Self-authored extensions

Think takes code execution one step further. An agent can write its own extensions: TypeScript programs that run in Dynamic Workers, declaring permissions for network access and workspace operations.

{ "name": "github", "description": "GitHub integration: PRs, issues, repos", "tools": ["create_pr", "list_issues", "review_pr"], "permissions": { "network": ["api.github.com"], "workspace": "read-write" } }

Think's ExtensionManager bundles the extension (optionally with npm deps via @cloudflare/worker-bundler), loads it into a Dynamic Worker, and registers the new tools. The extension persists in DO storage and survives hibernation. The next time the user asks about pull requests, the agent has a github_create_pr tool that didn't exist 30 seconds ago.

This is the kind of self-improvement loop that makes agents genuinely more useful over time. Not through fine-tuning or RLHF, but through code. The agent is able to write new capabilities for itself, all in sandboxed, auditable, and revocable TypeScript.

Sub-agent RPC

Think also works as a sub-agent, called via chat() over RPC from a parent, with streaming events via callback:

const researcher = await this.subAgent(ResearchSession, "research"); const result = await researcher.chat(`Research this: ${task}`, streamRelay);

Each child gets its own conversation tree, memory, tools, and model. The parent doesn't need to know the details.

Getting started

Project Think is experimental. The API surface is stable but will continue to evolve in the coming days and weeks. We're already using it internally to build our own background agent infrastructure, and we're sharing it early so you can build alongside us.

npm install @cloudflare/think agents ai @cloudflare/shell zod workers-ai-provider

// src/server.ts import { Think } from "@cloudflare/think"; import { createWorkersAI } from "workers-ai-provider"; import { routeAgentRequest } from "agents";

export class MyAgent extends Think { getModel() { return createWorkersAI({ binding: this.env.AI })( "@cf/moonshotai/kimi-k2.5" ); } }

export default { async fetch(request: Request, env: Env) { return ( (await routeAgentRequest(request, env)) || new Response("Not found", { status: 404 }) ); } } satisfies ExportedHandler;

// src/client.tsx import { useAgent } from "agents/react"; import { useAgentChat } from "@cloudflare/ai-chat/react";

function Chat() { const agent = useAgent({ agent: "MyAgent" }); const { messages, sendMessage, status } = useAgentChat({ agent }); // Render your chat UI }

Think speaks the same WebSocket protocol as @cloudflare/ai-chat, so existing UI components work out of the box. If you've built on AIChatAgent, your client code doesn't change.

The third wave

We see three waves of AI agents:

The first wave was chatbots. They were stateless, reactive, and fragile. Every conversation started from scratch with no memory, no tools, and no ability to act. This made them useful for answering questions, but limited them to only answering questions.

The second wave was coding agents. These are stateful, tool-using and far more capable tools like Pi, Claude Code, OpenClaw, and Codex. These agents can read codebases, write code, execute it, and iterate. These proved that an LLM with the right tools is a general-purpose machine, but they run on your laptop, for one user, with no durability guarantees.

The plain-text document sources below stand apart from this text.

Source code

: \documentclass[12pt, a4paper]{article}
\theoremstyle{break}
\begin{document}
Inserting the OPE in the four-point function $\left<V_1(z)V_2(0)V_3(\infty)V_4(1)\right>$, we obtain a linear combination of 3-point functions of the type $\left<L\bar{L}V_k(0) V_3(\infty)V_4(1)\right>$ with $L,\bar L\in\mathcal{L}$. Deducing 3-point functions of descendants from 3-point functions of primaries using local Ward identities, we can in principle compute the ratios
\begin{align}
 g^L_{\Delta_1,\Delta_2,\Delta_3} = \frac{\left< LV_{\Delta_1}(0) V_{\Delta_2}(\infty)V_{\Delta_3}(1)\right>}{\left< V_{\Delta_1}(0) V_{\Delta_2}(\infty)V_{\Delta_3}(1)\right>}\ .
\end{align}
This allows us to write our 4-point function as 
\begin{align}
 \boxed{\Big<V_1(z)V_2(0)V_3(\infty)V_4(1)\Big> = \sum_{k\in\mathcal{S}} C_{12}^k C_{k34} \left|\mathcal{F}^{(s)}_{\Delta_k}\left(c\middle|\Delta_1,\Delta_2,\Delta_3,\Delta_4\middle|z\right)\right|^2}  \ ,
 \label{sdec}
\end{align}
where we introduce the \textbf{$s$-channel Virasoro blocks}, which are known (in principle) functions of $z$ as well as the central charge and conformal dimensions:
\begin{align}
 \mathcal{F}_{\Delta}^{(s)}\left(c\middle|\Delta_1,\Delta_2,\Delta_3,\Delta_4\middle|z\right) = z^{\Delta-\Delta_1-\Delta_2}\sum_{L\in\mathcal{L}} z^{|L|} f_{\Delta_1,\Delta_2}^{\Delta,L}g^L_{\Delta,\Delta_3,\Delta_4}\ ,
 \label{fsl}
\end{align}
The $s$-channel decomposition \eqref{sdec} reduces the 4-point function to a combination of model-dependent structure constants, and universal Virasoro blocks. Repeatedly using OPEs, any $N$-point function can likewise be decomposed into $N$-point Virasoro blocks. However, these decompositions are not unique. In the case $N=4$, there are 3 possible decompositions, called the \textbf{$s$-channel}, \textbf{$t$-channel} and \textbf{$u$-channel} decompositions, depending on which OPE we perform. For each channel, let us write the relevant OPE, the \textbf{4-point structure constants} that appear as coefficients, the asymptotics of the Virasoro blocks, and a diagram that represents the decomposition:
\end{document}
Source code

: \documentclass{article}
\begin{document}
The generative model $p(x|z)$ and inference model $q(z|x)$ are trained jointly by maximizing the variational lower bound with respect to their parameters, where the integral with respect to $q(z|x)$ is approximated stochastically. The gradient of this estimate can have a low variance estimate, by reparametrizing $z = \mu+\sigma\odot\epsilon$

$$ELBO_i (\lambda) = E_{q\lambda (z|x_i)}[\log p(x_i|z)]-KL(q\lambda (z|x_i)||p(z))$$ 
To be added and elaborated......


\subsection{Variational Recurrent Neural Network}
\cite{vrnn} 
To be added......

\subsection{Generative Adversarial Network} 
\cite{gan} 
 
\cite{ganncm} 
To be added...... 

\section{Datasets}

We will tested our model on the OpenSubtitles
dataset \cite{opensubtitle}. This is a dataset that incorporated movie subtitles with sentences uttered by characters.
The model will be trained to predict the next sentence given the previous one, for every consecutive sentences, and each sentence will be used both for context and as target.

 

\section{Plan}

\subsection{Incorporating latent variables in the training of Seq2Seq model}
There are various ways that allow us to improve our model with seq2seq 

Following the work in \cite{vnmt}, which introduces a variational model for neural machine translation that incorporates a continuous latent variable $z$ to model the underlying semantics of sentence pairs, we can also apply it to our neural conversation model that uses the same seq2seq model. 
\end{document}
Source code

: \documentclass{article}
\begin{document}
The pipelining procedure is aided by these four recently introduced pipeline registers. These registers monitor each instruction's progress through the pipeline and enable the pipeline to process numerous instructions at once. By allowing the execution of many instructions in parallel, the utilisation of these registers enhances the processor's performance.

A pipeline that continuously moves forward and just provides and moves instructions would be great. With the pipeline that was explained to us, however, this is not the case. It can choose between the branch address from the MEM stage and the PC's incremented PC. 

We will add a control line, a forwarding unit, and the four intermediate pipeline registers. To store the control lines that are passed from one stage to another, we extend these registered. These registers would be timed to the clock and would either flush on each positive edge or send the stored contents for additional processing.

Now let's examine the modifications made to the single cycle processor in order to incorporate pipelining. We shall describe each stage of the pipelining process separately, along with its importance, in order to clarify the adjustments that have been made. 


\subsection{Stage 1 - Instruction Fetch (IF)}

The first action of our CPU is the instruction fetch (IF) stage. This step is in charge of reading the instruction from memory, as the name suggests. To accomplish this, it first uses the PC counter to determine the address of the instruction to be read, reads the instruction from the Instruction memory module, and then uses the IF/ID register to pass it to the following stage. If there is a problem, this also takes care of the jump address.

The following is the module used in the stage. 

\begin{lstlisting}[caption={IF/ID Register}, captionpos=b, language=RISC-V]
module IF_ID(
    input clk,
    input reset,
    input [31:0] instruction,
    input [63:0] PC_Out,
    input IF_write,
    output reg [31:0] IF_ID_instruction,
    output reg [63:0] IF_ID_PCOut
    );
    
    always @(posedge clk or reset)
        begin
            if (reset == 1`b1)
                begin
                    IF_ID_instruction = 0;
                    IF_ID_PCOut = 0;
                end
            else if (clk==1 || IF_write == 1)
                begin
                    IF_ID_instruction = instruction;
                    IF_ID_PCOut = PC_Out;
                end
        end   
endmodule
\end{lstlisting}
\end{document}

Now we are entering the third wave: agents as infrastructure. Durable, distributed, structurally safe, and serverless. These are agents that run on the Internet, survive failures, cost nothing when idle, and enforce security through architecture rather than behavior. Agents that any developer can build and deploy for any number of users.

This is the direction we’re betting on.

The Agents SDK is already powering thousands of production agents. With Project Think and the the primitives it introduces, we're adding the missing pieces to make those agents dramatically more capable: persistent workspaces, sandboxed code execution, durable long-running tasks, structural security, sub-agent coordination, and self-authored extensions.

It's available today in preview. We're building alongside you, and we'd genuinely love to see what you (and your coding agent) create with it.

Think is part of the Cloudflare Agents SDK, available as @cloudflare/think. The features described in this post are in preview. APIs may change as we incorporate feedback. Check the documentation and example to get started.